Il est compliqué d'être heureux. De nombreux facteurs peuvent jouer en notre défaveur : l'éducation, l'histoire familiale, l'environnement de vie, les problèmes sentimentaux, professionnels, les soucis avec la famille, les amis, les enfants... Mais on a tendance à oublier que notre plus féroce ennemi, celui qui nous empêche le plus souvent d'atteindre la sérénité, n'est autre que nous-même.
Kristin Neff s'emploie à transformer cet état de fait. Pour elle, il est clair que si l'on veut être heureux, il faut que l'on apprenne à écouter notre souffrance et à éprouver de l'empathie pour nous-mêmes. L'auto-compassion est son domaine de recherche ; elle la pratique et l'enseigne.
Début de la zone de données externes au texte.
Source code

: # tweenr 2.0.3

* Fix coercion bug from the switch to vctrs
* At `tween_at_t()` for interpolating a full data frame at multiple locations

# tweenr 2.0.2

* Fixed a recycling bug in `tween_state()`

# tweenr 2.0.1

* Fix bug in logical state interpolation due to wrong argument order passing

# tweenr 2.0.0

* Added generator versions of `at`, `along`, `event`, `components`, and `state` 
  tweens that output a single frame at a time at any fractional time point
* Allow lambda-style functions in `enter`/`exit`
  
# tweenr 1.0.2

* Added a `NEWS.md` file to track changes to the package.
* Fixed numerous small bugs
Ce principe, assez peu connu en France, repose sur trois composantes de base : apprendre à écouter et à accepter sa souffrance plutôt que d'essayer de la combattre ou de l'étouffer ; ne pas se focaliser sur sa spécificité, la remettre dans un contexte d'universalité en se rappelant qu'elle est le lot commun de tous les êtres humains à un moment ou un autre de leur existence ; et enfin, pour la dépasser, s'accorder à soi-même la compassion que l'on attendrait d'un ami cher.
Ces trois idées principales, simplistes en apparence, méritent d'être développées tant elles vont à l'encontre de nos idées reçues et fonctionnements habituels, qui tantôt survalorisent la critique et l'autocritique, tantôt portent aux nues l'estime de soi.
Car contrairement aux apparences, ce concept d'auto-compassion est à mille lieues du principe de "pensée positive". Il ne s'agit pas de se convaincre à tout propos et en toute circonstance que tout va pour le mieux ni que l'on est un être merveilleux dénué de défauts. Il est plutôt question ici d'acceptation. Accepter les bons et les mauvais côtés de nous-mêmes, des autres et de la vie en général, sans jugement.
J'étais au départ sceptique face à ce message général, car je suis assez peu adepte de ce genre de théorie "bisounours". Mais l'exposé de Kristin Neff m'a totalement convaincue. A la moitié du livre, je me suis rendue compte que je n'avais pas sorti le nez des pages depuis plusieurs heures. Ce livre très humain, plein d'intelligence et de compassion, m'avait totalement absorbée.
Découpé en chapitres explorant l'utilité de l'auto-compassion vis à vis de nos parents, de nos enfants, de nos amis, de nos conjoints ou dans le milieu professionnel, S'aimer propose également bon nombre d'exercices pour introduire cette manière de penser dans notre existence. A mon sens, le message général se suffisait à lui-même, et ces propositions concrètes de mise en pratique dénaturent un peu le propos en ce qu'ils peuvent frôler le ridicule (si je dois être honnête, se prendre soi-même dans ses bras lors d'une crise de larmes me semble un peu... pathétique).
Mais c'est bien le seul reproche que j'adresserai à ce livre, par ailleurs bien ancré dans la réalité et illustré de nombreux exemples vécus, notamment par l'auteur, son entourage ou ses étudiants.
Ce livre de développement personnel m'a surprise par son intelligence, sa bienveillance, et surtout son utilité. Je le conseille sans hésiter à toutes les personnes cherchant à mettre un frein à leur mal-être général.